When introducing characters, let your POV character’s opinion show
Remember the “establishing shot” idea back on day one of this series? And remember how I said to filter setting through the opinions of your point of view character?
We can extend this idea to introducing anything in a story, including other characters.
Example of standard character description:
Ashley wore a tight fitting blue dress that fell to mid-thigh. Her hair was freshly done for a night out, wavy and full of highlights. A smoky eye and dark lip finished the look. Her clutch matched her sparkly heels. I caught a whiff of perfume as she came through the door, something at once floral and sensual.
Example of character description as opinions:
Ashley showed up at my place in one of her clubbing dresses.

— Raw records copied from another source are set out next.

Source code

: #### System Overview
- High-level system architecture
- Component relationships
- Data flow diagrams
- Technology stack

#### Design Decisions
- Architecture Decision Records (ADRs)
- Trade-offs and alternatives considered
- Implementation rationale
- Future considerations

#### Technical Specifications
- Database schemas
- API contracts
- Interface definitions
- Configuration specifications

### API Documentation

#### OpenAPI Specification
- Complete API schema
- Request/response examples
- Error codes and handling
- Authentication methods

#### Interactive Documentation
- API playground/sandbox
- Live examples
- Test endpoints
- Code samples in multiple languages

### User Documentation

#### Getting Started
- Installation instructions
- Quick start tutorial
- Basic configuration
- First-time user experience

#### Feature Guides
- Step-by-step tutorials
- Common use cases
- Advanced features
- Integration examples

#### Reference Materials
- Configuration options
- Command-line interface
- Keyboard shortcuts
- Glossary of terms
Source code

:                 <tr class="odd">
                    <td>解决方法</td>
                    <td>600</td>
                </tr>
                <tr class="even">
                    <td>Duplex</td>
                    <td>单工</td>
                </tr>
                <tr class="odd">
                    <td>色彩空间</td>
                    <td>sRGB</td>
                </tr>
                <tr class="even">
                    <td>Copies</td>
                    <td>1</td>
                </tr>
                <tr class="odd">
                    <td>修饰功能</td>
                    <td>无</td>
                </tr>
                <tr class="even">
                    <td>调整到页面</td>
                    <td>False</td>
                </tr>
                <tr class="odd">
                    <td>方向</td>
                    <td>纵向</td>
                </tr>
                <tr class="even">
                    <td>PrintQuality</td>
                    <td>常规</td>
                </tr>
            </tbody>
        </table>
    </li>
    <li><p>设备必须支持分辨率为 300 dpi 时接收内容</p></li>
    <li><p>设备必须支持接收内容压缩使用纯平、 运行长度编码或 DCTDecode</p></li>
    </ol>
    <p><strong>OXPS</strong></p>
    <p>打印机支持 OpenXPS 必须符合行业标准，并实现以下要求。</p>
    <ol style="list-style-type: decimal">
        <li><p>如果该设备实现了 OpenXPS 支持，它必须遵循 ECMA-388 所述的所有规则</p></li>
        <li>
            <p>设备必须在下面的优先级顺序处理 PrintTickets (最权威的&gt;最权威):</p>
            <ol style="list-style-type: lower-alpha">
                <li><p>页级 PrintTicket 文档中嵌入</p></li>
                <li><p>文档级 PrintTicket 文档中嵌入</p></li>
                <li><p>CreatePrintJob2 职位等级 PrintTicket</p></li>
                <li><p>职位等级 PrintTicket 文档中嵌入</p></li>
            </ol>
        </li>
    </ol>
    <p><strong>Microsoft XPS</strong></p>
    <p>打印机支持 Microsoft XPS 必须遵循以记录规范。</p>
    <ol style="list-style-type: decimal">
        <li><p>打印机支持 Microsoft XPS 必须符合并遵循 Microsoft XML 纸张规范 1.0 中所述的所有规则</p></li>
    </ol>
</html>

Satiny blue, and draping from her elegants shoulders. It clung to her curves, falling to mid thigh. It hinted at what it hid, and she wore it like liquid lingerie. Her presence overwhelmed me, tall in her sparkly heels, dark of eye with overpainted lips, all pouty. Everything about her suggested staying in rather than going out. The air that followed her through the door was scented with rain, but her floral perfume hinted at moonshadowed blossoms. She was in bloom—an intoxicating, elegant violet—rare, and wanting to be plucked.
Ahem. Whew. I don’t usually write descriptions like that. Excuse me. I need a drink of water, or something.
So you see how the point of view character (in this case the first person “I”) can reveal so much more when we allow their opinions to filter descriptions.
Same Ashley, different POV character:
Ashley showed up at my place in one of her scandlous “going out” dresses. I wouldn’t even call it a dress! I wore more to bed on my wedding night than that little blue wrap. And the way she’d painted her face, with those raccoon mask eyes and bruised lips. She could tell I was disapointed in her. I know she could because she tried to loom over me in her cheap heels, as if to dare me (her mother!) to say something. Anything. I kept my mouth shut and tried not to sneeze on her overpowering perfume. I complimented her purse. Inwardly I prayed for her. But there’s only so much a mother’s prayers can do for such a girl.
You will notice that descriptions filtered through your point of view character’s opinion reveal as much—or more—about the POV character as it does the character they are seeing.
Isn’t that beautiful? The reader loves this, because they get to sit way down deep in your POV character’s world, which makes it more real and much more fun.